Looking back on the threads, this particular comment really broke my spirit:

it seems that for some reason it is quite difficult to follow (for you at least).

And to be honest, I didn't want to really continue after that, and my response reflects that
I was subtly hurt by the comment. I think that having empathy, and (even when you are frustrated
with a contributor asking questions or not getting it) being aware of how even subtle comments
can be interpreted as hurtful is really important. This is actually a hugely challenging problem
because there are also cultural differences in how we communicate. Those differences
are compounded by the text-based communication.
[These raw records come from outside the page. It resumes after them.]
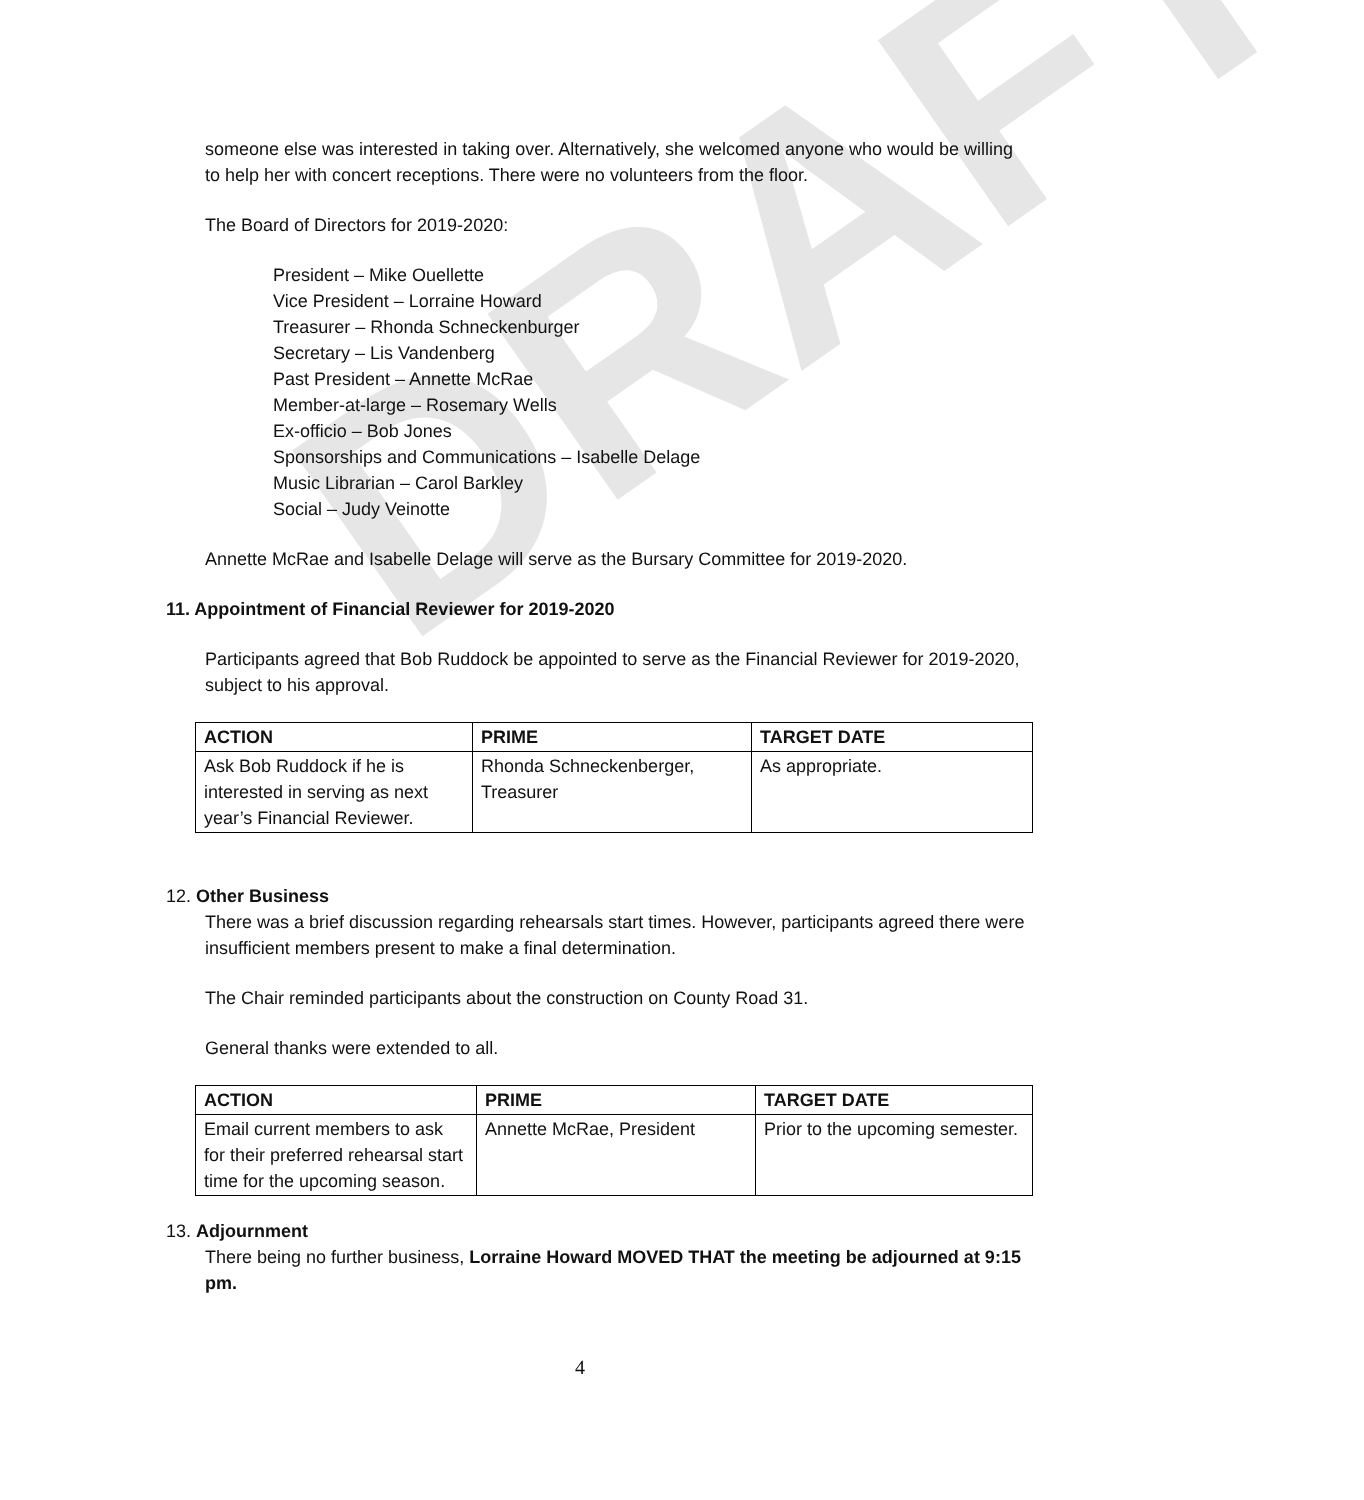DRAFT
someone else was interested in taking over. Alternatively, she welcomed anyone who would be willing to help her with concert receptions. There were no volunteers from the floor.
The Board of Directors for 2019-2020:
President – Mike Ouellette
Vice President – Lorraine Howard
Treasurer – Rhonda Schneckenburger
Secretary – Lis Vandenberg
Past President – Annette McRae
Member-at-large – Rosemary Wells
Ex-officio – Bob Jones
Sponsorships and Communications – Isabelle Delage
Music Librarian – Carol Barkley
Social – Judy Veinotte
Annette McRae and Isabelle Delage will serve as the Bursary Committee for 2019-2020.
11. Appointment of Financial Reviewer for 2019-2020
Participants agreed that Bob Ruddock be appointed to serve as the Financial Reviewer for 2019-2020, subject to his approval.
| ACTION | PRIME | TARGET DATE |
| --- | --- | --- |
| Ask Bob Ruddock if he is interested in serving as next year’s Financial Reviewer. | Rhonda Schneckenberger, Treasurer | As appropriate. |
12. Other Business
There was a brief discussion regarding rehearsals start times. However, participants agreed there were insufficient members present to make a final determination.
The Chair reminded participants about the construction on County Road 31.
General thanks were extended to all.
| ACTION | PRIME | TARGET DATE |
| --- | --- | --- |
| Email current members to ask for their preferred rehearsal start time for the upcoming season. | Annette McRae, President | Prior to the upcoming semester. |
13. Adjournment
There being no further business, Lorraine Howard MOVED THAT the meeting be adjourned at 9:15 pm.
4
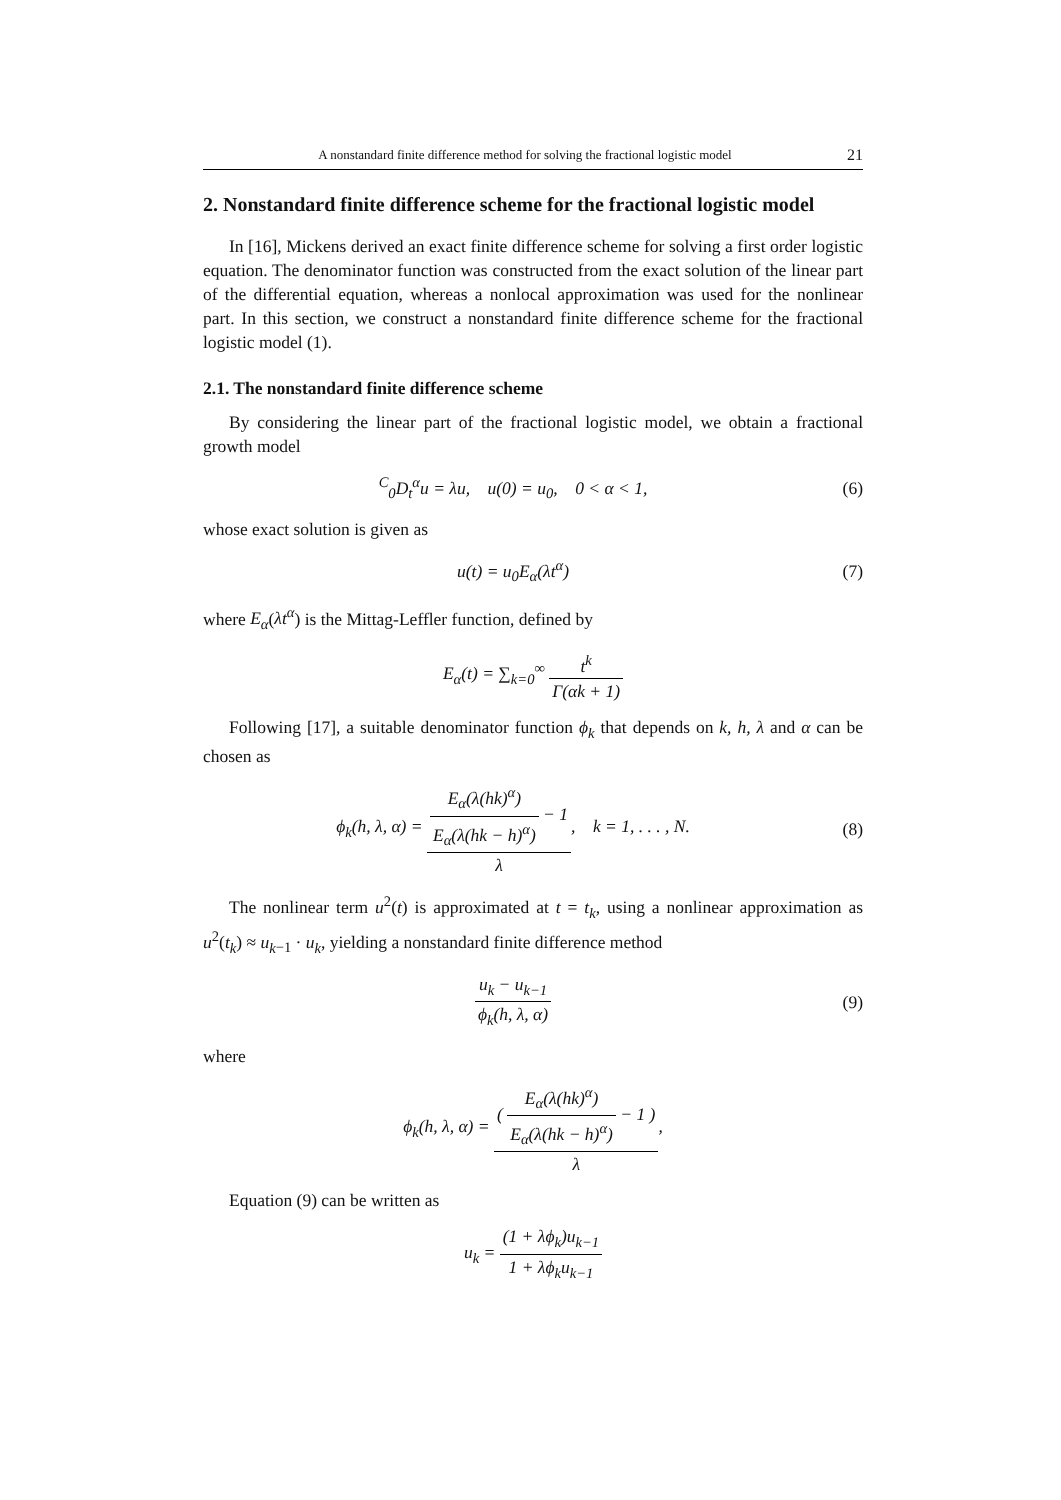A nonstandard finite difference method for solving the fractional logistic model 21
2. Nonstandard finite difference scheme for the fractional logistic model
In [16], Mickens derived an exact finite difference scheme for solving a first order logistic equation. The denominator function was constructed from the exact solution of the linear part of the differential equation, whereas a nonlocal approximation was used for the nonlinear part. In this section, we construct a nonstandard finite difference scheme for the fractional logistic model (1).
2.1. The nonstandard finite difference scheme
By considering the linear part of the fractional logistic model, we obtain a fractional growth model
<sup>C</sup><sub>0</sub>D<sub>t</sub><sup>α</sup>u = λu, u(0) = u<sub>0</sub>, 0 < α < 1,
(6)
whose exact solution is given as
u(t) = u<sub>0</sub>E<sub>α</sub>(λt<sup>α</sup>) (7)
where E<sub>α</sub>(λt<sup>α</sup>) is the Mittag-Leffler function, defined by
E<sub>α</sub>(t) = ∑<sub>k=0</sub><sup>∞</sup> t<sup>k</sup> Γ(αk + 1)
Following [17], a suitable denominator function ϕ<sub>k</sub> that depends on k, h, λ and α can be chosen as
ϕ<sub>k</sub>(h, λ, α) = E<sub>α</sub>(λ(hk)<sup>α</sup>) E<sub>α</sub>(λ(hk − h)<sup>α</sup>) − 1 λ, k = 1, . . . , N.
(8)
The nonlinear term u<sup>2</sup>(t) is approximated at t = t<sub>k</sub>, using a nonlinear approximation as u<sup>2</sup>(t<sub>k</sub>) ≈ u<sub>k</sub><sub>−1</sub> · u<sub>k</sub>, yielding a nonstandard finite difference method
u<sub>k</sub> − u<sub>k−1</sub> ϕ<sub>k</sub>(h, λ, α) (9)
where
ϕ<sub>k</sub>(h, λ, α) = ( E<sub>α</sub>(λ(hk)<sup>α</sup>) E<sub>α</sub>(λ(hk − h)<sup>α</sup>) − 1 ) λ,
Equation (9) can be written as
u<sub>k</sub> = (1 + λϕ<sub>k</sub>)u<sub>k−1</sub> 1 + λϕ<sub>k</sub>u<sub>k−1</sub>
As someone from the US (where everything
is wrapped in nicities) I expect that a US-based project would be wrapped with those same
nicities. But not to digress, this is a hugely challenging problem because we are all
human. Contributors and community members acting as reviewers can be equally frustrated,
and make comments that single out a person, not in a good way, without even intending it.
How is best to respond? I don't have a good answer, but I think that explicitly stating
how I perceived it here to open up a dialogue is an okay idea.
But to say that it wasn't appropriate in this context is not to say it's not appropriate in
any context. This is where I think there should have been separation between (more professionally) discussing the issue, and talking about meta experience around that. I think it was a fair question to ask about the Title validator, because mousing over the automated check, it didn't provide much detail about the issue. My general feedback here is that yes, it is likely in many cases
that you have documentation somewhere to answer a question, but a community member
or maintainer should not belittle a contributor in this way for asking a very
straight forward question. As I mentioned earlier, it's one thing to say "The answer to
your question is X, and here is a link if you want to read more." versus "Why didn't you
see the answer is here? Why are you having so much trouble?"
5. It Comes Down to People

This entire document is about the contributor mindset. As I've outlined,
it's a changing and adaptive thing based on expectations and interactions
with people, and it's much easier to turn it in a negative direction than
a positive one because many of us carry a negative attribution bias.
Robust technical documentation (and professional writers to boot!) are really
great, but at the end of the day, the experience of a pull request comes
down to the interactions of the community or maintainers with the contributors.
A new contributor will almost never have taken the time to be an expert, and
will definitely not be familiar with uncommonly used tooling (pre-commit, for example).
If it isn't in the traditional "open source contribution steps" that are done for 99%
of projects on GitHub, the contributor won't even have awareness for it.
A best effort that a community can do is provide very specific things to do / run
locally as a checklist in the pull request template, and then proceed with the review.
During the review, respect and kindness is so important. It has to be okay to
ask questions, even if you have documentation for it. It's better to answer the
question and provide a link with more details, as opposed to answering a question
and responding "I don't know why you are having so much trouble, we have clear
instructions [here]." The first response feels like the person is helping me,
and providing more details if I'm interested to learn more. The second feels like
the person is annoyed with me, and thinks I am an idiot for not finding the
answer on my own.
6. Future Contributions

The contributor mindset determines if the contributor decides to further engage with the community, or invest time elsewhere. Any community would want to encourage a positive feedback cycle -
a new contributor comes in, has a positive experience, sees a very postiive example
from those that support him or her, and then becomes a reviewer. The community
grows in both people and positive association. I'm not sure I see that a vision
of total automation for contribution, at least for new contribution, could ever
be a realistic reality when you have new contributions that hold expectations
around interacting with people.
I hope that this is helpful! Please let me know if you'd like further details
on any particular points. Arguably, someone could write an equivalent document
about the reviewer mindset, and largely it would come down to the same points
but from the opposite perspective - having empathy, and reacting with kindness
and patience.